Everything Changes as the wonderful Gary Barlow once wrote and we can either fight these changes or embrace them. Sometimes change is for the better. The field in our road has fallen prey in recent years to wildfires. They are creeping closer each time to the back garden fences.

Life is already too short for fighting I think.

A Big Fat Metaphor

 


 

Inspired by a recent mini task on the course I teach on where the students had to bring along a photograph and an object that holds meaning and has impact on their art practice.

The first image is a print I made a few years back, it is my Nans block of flats. At the time of making this piece, my Nan still lived there, and I was starting to think that one day, I would never visit there again. Over lockdown, my nan has become unable to live there alone and has moved into a care home.

As this is all happening over 200 miles away, she has turned 90 over lockdown with only socially distanced visits from family living nearby (thankfully most of the family live nearby) and filmed efforts and cards from the rest of us. It is now very unlikely that I will visit the flat again, however-as long as I can visit her eventually, what does that matter? I look forward to that day.

The second image is my object, it is a paperweight.

When my Grandad was alive, he was the caretaker of these flats and he had a workshop downstairs which was filled with things he was repairing and other paraphernalia. I loved visiting him down in this workshop and I can still remember the smell of it. I have had this paperweight for as long as I can remember, initially it was just special as my grandad gave it to me, for a long time I didn’t even know it was a paperweight it was just a fascinating colourful object-it had been thrown away by someone and he rescued it.

Later on, when I was older, I learned that the pattern I was so fascinated with had been created using a technique called Millefiori, which I taught myself with clay when I used to create dolls house food. The way it works is that you work carefully with a short fat cylinder, making it a long thin cylinder which you finally slice and somewhere inside, there is the perfect slice of orange, kiwi or hot cross bun. Thats how it works with clay anyway, I have less of an idea of how it is created with glass as in my paperweight.

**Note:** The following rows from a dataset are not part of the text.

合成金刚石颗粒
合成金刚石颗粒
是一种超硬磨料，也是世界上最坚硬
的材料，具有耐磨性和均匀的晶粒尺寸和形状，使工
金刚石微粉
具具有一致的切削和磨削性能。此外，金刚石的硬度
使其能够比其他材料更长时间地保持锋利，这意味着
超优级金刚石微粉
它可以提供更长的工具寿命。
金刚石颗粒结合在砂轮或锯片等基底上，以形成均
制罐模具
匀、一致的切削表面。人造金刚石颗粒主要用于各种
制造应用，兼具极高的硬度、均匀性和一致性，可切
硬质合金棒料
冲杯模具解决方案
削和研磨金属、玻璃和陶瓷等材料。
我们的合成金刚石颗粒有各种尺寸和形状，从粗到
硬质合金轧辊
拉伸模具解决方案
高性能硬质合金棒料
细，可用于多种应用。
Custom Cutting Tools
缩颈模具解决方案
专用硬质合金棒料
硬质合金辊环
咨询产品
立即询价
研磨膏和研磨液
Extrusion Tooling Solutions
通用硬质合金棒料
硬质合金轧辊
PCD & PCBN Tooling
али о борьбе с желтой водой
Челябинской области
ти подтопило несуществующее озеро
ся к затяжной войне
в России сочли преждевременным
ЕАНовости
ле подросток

I keep this paperweight on my desk, I see it every day while I’m working from home. I think of this technique as a metaphor for how art practice develops and therefore it helps me both in my art practice and my teaching practice.

As an artist, when you are developing ideas, you have all your thoughts, sketches and ideas rolled up within your fat cylinder of clay, then you carefully and thoughtfully work your way through all these ideas and sketches, teasing out the ideas but carefully preserving the whole idea which will eventually narrow down to one you will use. When you have your long thin piece, you slice away at it with care, then eventually, after much thought, somewhere inside that cylinder, you find your perfect slice of final piece which makes all the hard work worth it.

The point is, there is going to be lots of what could be considered waste at either end of the cylinder, but the final outcome would not be possible without the discarded bits that help you get there.

But also, it’s important to remember that no art is a waste and should not be discarded!